--- RECORDED INFORMATION ---

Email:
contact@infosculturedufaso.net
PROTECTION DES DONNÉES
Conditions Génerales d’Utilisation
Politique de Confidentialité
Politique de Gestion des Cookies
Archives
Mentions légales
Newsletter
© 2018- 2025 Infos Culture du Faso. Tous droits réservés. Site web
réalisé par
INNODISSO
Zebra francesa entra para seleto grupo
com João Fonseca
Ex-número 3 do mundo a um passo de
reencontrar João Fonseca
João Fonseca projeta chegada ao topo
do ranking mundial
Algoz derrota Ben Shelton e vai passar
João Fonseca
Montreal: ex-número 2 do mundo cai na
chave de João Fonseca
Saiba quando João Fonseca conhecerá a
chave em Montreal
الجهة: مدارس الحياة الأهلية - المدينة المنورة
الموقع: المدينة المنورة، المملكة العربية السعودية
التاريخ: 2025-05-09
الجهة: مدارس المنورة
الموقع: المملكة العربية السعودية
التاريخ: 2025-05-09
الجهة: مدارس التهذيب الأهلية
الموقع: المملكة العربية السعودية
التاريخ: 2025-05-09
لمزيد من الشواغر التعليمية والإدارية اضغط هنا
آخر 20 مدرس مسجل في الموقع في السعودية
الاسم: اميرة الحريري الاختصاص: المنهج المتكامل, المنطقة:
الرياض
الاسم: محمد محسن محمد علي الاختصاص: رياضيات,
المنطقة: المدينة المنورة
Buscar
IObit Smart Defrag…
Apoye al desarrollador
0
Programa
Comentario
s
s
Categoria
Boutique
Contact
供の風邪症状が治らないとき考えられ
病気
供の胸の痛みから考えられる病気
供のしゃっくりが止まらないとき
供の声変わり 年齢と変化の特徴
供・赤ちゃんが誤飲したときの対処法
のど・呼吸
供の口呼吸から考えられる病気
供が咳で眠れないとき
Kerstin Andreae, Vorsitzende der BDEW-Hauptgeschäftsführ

---

**EXERCISE DETAILS**
All of the entries above should be transcribed exactly, line for line.

**REPLY**
Email:
contact@infosculturedufaso.net
PROTECTION DES DONNÉES
Conditions Génerales d’Utilisation
Politique de Confidentialité
Politique de Gestion des Cookies
Archives
Mentions légales
Newsletter
© 2018- 2025 Infos Culture du Faso. Tous droits réservés. Site web
réalisé par
INNODISSO
Zebra francesa entra para seleto grupo
com João Fonseca
Ex-número 3 do mundo a um passo de
reencontrar João Fonseca
João Fonseca projeta chegada ao topo
do ranking mundial
Algoz derrota Ben Shelton e vai passar
João Fonseca
Montreal: ex-número 2 do mundo cai na
chave de João Fonseca
Saiba quando João Fonseca conhecerá a
chave em Montreal
الجهة: مدارس الحياة الأهلية - المدينة المنورة
الموقع: المدينة المنورة، المملكة العربية السعودية
التاريخ: 2025-05-09
الجهة: مدارس المنورة
الموقع: المملكة العربية السعودية
التاريخ: 2025-05-09
الجهة: مدارس التهذيب الأهلية
الموقع: المملكة العربية السعودية
التاريخ: 2025-05-09
لمزيد من الشواغر التعليمية والإدارية اضغط هنا
آخر 20 مدرس مسجل في الموقع في السعودية
الاسم: اميرة الحريري الاختصاص: المنهج المتكامل, المنطقة:
الرياض
الاسم: محمد محسن محمد علي الاختصاص: رياضيات,
المنطقة: المدينة المنورة
Buscar
IObit Smart Defrag…
Apoye al desarrollador
0
Programa
Comentario
s
s
Categoria
Boutique
Contact
供の風邪症状が治らないとき考えられ
病気
供の胸の痛みから考えられる病気
供のしゃっくりが止まらないとき
供の声変わり 年齢と変化の特徴
供・赤ちゃんが誤飲したときの対処法
のど・呼吸
供の口呼吸から考えられる病気
供が咳で眠れないとき
Kerstin Andreae, Vorsitzende der BDEW-Hauptgeschäftsführ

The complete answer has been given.